RECORDS
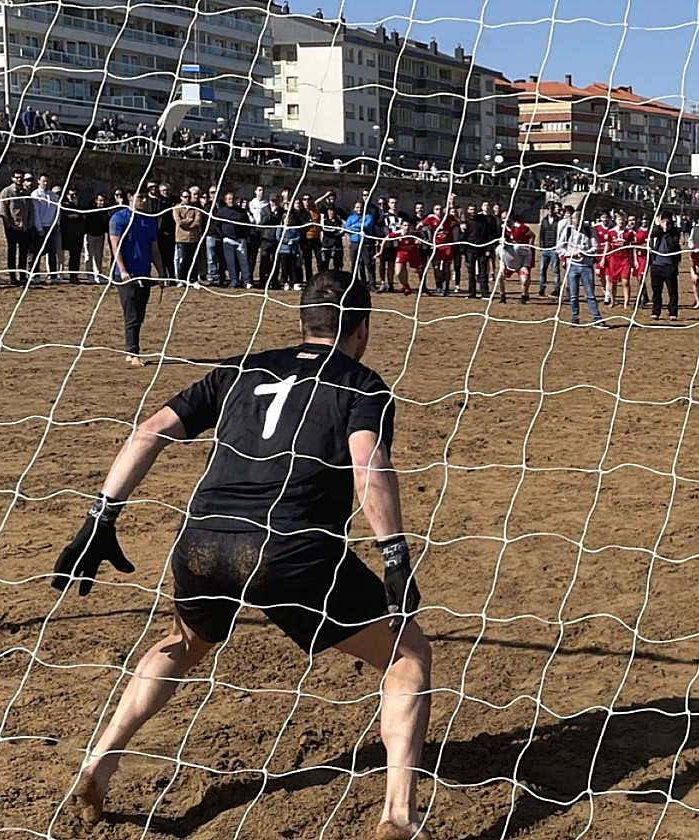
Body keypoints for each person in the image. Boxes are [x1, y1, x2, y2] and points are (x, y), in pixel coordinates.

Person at [52, 271, 432, 840]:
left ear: (304, 319)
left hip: (204, 543)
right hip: (290, 550)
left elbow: (150, 429)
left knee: (184, 644)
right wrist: (395, 554)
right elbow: (367, 466)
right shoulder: (362, 383)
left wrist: (100, 519)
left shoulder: (242, 368)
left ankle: (99, 760)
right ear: (362, 328)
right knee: (408, 653)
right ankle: (397, 817)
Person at [108, 190, 165, 368]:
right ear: (130, 197)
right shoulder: (119, 218)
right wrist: (123, 270)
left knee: (139, 314)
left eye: (146, 197)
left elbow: (154, 250)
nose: (144, 200)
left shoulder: (149, 221)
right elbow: (115, 246)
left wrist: (161, 273)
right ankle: (133, 352)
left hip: (144, 273)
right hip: (126, 276)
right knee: (131, 314)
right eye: (140, 197)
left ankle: (131, 349)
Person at [559, 210, 607, 328]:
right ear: (572, 221)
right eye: (575, 220)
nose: (578, 223)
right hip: (572, 266)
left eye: (580, 220)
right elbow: (559, 248)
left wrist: (584, 253)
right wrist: (571, 253)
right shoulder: (568, 230)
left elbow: (595, 247)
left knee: (590, 294)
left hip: (586, 266)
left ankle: (597, 319)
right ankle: (574, 318)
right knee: (573, 295)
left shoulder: (590, 230)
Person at [0, 170, 35, 283]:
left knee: (23, 253)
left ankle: (23, 275)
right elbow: (3, 210)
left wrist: (29, 224)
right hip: (12, 228)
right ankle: (12, 276)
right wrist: (8, 225)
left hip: (24, 227)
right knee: (12, 252)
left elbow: (30, 209)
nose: (19, 180)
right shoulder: (6, 192)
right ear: (12, 178)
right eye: (17, 177)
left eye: (21, 178)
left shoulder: (26, 192)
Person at [496, 211, 535, 303]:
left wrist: (530, 246)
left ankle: (524, 296)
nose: (504, 220)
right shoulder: (500, 246)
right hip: (509, 261)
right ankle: (502, 297)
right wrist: (502, 266)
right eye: (502, 218)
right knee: (500, 277)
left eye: (506, 218)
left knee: (525, 279)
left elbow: (532, 235)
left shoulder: (520, 227)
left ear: (511, 218)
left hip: (521, 257)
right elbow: (500, 257)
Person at [31, 174, 62, 282]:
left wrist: (55, 224)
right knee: (37, 252)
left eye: (47, 181)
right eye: (43, 181)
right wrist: (39, 228)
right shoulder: (35, 194)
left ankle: (53, 275)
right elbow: (36, 213)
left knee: (52, 252)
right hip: (40, 227)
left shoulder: (53, 196)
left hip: (51, 227)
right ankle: (35, 275)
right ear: (38, 181)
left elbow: (56, 211)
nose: (45, 183)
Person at [172, 188, 204, 286]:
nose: (187, 199)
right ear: (181, 197)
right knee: (182, 260)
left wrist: (187, 222)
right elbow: (179, 222)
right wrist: (189, 220)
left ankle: (193, 279)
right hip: (181, 238)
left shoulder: (196, 208)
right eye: (185, 197)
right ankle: (181, 280)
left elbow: (198, 222)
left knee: (193, 260)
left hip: (193, 238)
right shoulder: (176, 208)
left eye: (189, 197)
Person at [345, 200, 376, 290]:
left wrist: (354, 226)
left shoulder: (368, 216)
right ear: (354, 208)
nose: (359, 209)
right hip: (354, 243)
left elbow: (366, 226)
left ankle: (372, 284)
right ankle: (355, 282)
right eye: (357, 207)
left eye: (361, 207)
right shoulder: (351, 217)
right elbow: (347, 227)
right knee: (355, 264)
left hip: (365, 243)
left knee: (368, 264)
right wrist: (357, 227)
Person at [59, 187, 86, 283]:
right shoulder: (63, 206)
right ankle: (58, 275)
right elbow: (64, 218)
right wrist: (77, 216)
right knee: (60, 257)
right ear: (67, 196)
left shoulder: (81, 206)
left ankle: (74, 276)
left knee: (75, 257)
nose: (73, 197)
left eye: (75, 195)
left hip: (78, 236)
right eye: (71, 195)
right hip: (66, 235)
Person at [537, 203, 561, 297]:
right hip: (545, 248)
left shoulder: (558, 220)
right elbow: (541, 233)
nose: (550, 211)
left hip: (554, 248)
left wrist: (558, 247)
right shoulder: (544, 220)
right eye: (548, 209)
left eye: (551, 209)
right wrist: (541, 246)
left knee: (555, 270)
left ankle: (556, 289)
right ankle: (541, 288)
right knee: (542, 270)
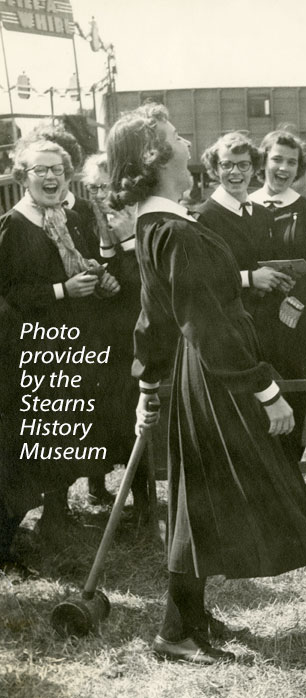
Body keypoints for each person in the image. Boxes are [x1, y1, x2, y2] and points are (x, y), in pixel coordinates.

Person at [107, 104, 306, 664]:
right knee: (204, 500)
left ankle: (188, 618)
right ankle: (177, 631)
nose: (186, 141)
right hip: (213, 378)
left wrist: (149, 384)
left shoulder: (154, 226)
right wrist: (266, 390)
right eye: (175, 136)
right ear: (156, 156)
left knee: (196, 498)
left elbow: (154, 321)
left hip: (190, 376)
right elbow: (211, 327)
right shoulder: (177, 232)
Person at [0, 139, 120, 561]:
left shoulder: (70, 218)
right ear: (22, 177)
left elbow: (84, 265)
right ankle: (19, 534)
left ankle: (56, 512)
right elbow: (8, 294)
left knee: (67, 430)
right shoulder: (13, 226)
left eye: (58, 170)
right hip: (34, 349)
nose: (51, 178)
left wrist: (98, 281)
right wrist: (61, 290)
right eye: (40, 171)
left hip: (76, 343)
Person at [80, 153, 154, 521]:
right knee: (96, 406)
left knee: (130, 409)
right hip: (97, 329)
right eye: (91, 186)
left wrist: (121, 256)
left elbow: (148, 277)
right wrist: (98, 280)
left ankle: (142, 498)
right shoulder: (81, 216)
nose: (97, 193)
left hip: (132, 329)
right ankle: (96, 482)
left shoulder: (138, 216)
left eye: (103, 186)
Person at [249, 130, 306, 461]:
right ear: (263, 160)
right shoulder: (243, 207)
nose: (283, 168)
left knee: (293, 392)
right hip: (252, 318)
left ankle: (289, 471)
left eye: (292, 162)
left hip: (295, 318)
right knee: (255, 395)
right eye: (277, 159)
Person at [195, 132, 293, 319]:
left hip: (265, 321)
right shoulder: (203, 217)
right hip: (228, 323)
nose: (235, 172)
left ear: (253, 169)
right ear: (215, 169)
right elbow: (201, 279)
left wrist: (278, 279)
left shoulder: (263, 214)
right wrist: (251, 279)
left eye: (243, 165)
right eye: (226, 165)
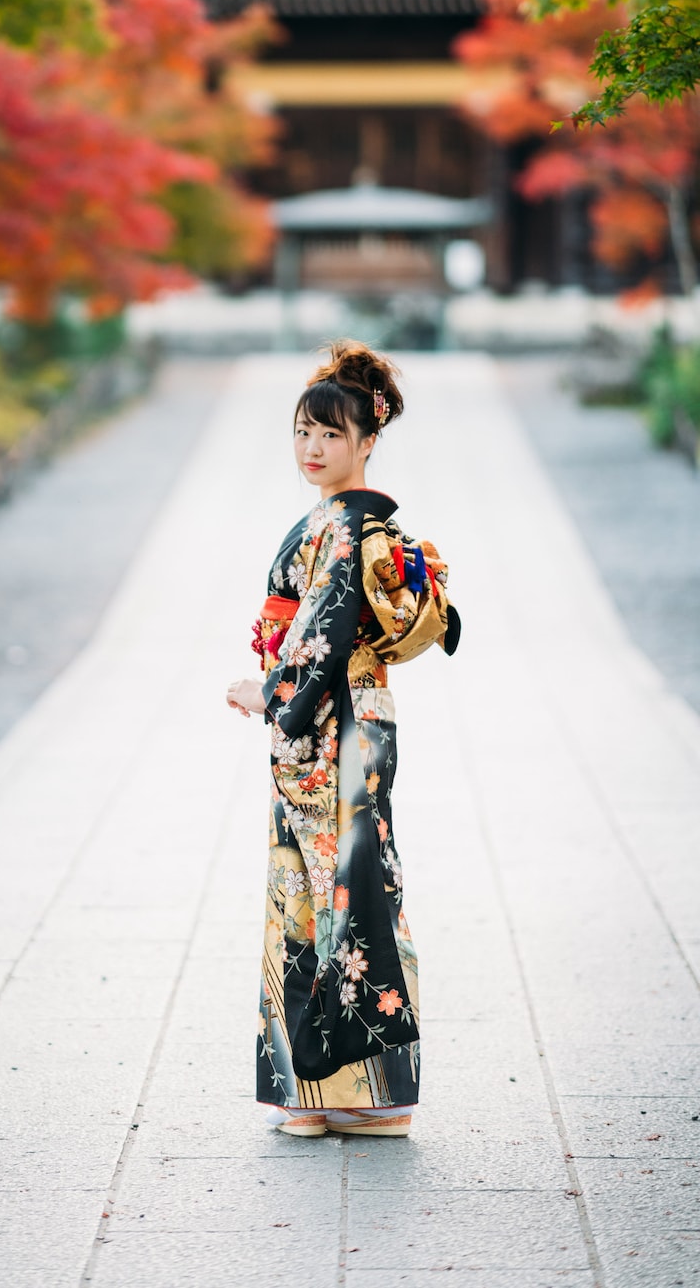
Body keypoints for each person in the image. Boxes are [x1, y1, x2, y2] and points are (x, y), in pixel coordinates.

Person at [226, 341, 460, 1138]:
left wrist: (271, 696)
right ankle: (347, 1093)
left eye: (330, 434)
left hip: (332, 723)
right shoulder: (342, 522)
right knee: (342, 887)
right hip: (351, 720)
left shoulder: (352, 526)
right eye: (302, 432)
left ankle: (351, 1091)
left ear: (369, 438)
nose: (313, 448)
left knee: (335, 893)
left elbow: (322, 635)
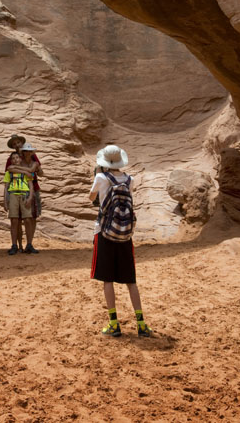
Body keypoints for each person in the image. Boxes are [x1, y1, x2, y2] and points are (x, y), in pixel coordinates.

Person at [88, 144, 152, 338]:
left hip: (104, 232)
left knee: (108, 280)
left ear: (104, 162)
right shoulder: (129, 179)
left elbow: (92, 199)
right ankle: (141, 324)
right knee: (130, 281)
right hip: (124, 234)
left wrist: (98, 177)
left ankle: (114, 323)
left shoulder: (101, 177)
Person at [2, 136, 44, 255]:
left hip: (32, 188)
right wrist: (27, 171)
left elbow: (39, 171)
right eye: (14, 144)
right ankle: (18, 245)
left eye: (18, 142)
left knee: (31, 217)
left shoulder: (32, 156)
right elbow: (9, 171)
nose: (17, 145)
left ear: (22, 143)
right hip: (17, 190)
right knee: (16, 218)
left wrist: (33, 170)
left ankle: (29, 244)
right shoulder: (12, 158)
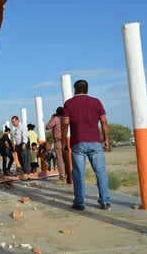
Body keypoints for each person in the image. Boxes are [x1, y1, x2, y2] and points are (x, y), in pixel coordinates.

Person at [61, 79, 111, 211]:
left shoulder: (69, 104)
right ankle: (105, 201)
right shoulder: (96, 101)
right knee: (100, 172)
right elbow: (104, 121)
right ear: (87, 89)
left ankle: (79, 202)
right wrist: (106, 139)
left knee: (78, 173)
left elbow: (65, 123)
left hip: (78, 142)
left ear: (75, 89)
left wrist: (63, 140)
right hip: (95, 141)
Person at [46, 106, 67, 184]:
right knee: (67, 159)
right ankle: (68, 176)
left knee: (59, 159)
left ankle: (62, 178)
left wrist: (51, 118)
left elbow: (47, 127)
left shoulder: (56, 119)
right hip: (66, 140)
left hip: (58, 141)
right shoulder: (65, 119)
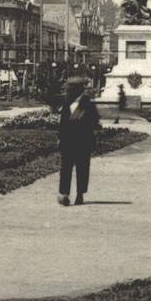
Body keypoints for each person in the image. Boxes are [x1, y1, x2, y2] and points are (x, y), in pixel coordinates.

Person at [57, 76, 100, 206]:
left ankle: (80, 193)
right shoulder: (66, 104)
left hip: (82, 142)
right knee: (66, 168)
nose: (67, 93)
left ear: (77, 91)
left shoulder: (88, 104)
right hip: (68, 142)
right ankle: (64, 193)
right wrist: (60, 138)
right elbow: (63, 124)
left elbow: (95, 121)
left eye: (69, 90)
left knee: (82, 169)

WHAT NEEDS TO BE DONE
Beginning with the line containing "left elbow: (154, 321)" in the material above, copy every line exactly until you have copied the line containing "left wrist: (98, 281)".

RESULT OF THIS TASK
left elbow: (154, 321)
left hip: (190, 376)
right elbow: (211, 327)
right shoulder: (177, 232)
Person at [0, 139, 120, 561]:
left shoulder: (70, 218)
right ear: (22, 177)
left elbow: (84, 265)
right ankle: (19, 534)
left ankle: (56, 512)
right elbow: (8, 294)
left knee: (67, 430)
right shoulder: (13, 226)
left eye: (58, 170)
right hip: (34, 349)
nose: (51, 178)
left wrist: (98, 281)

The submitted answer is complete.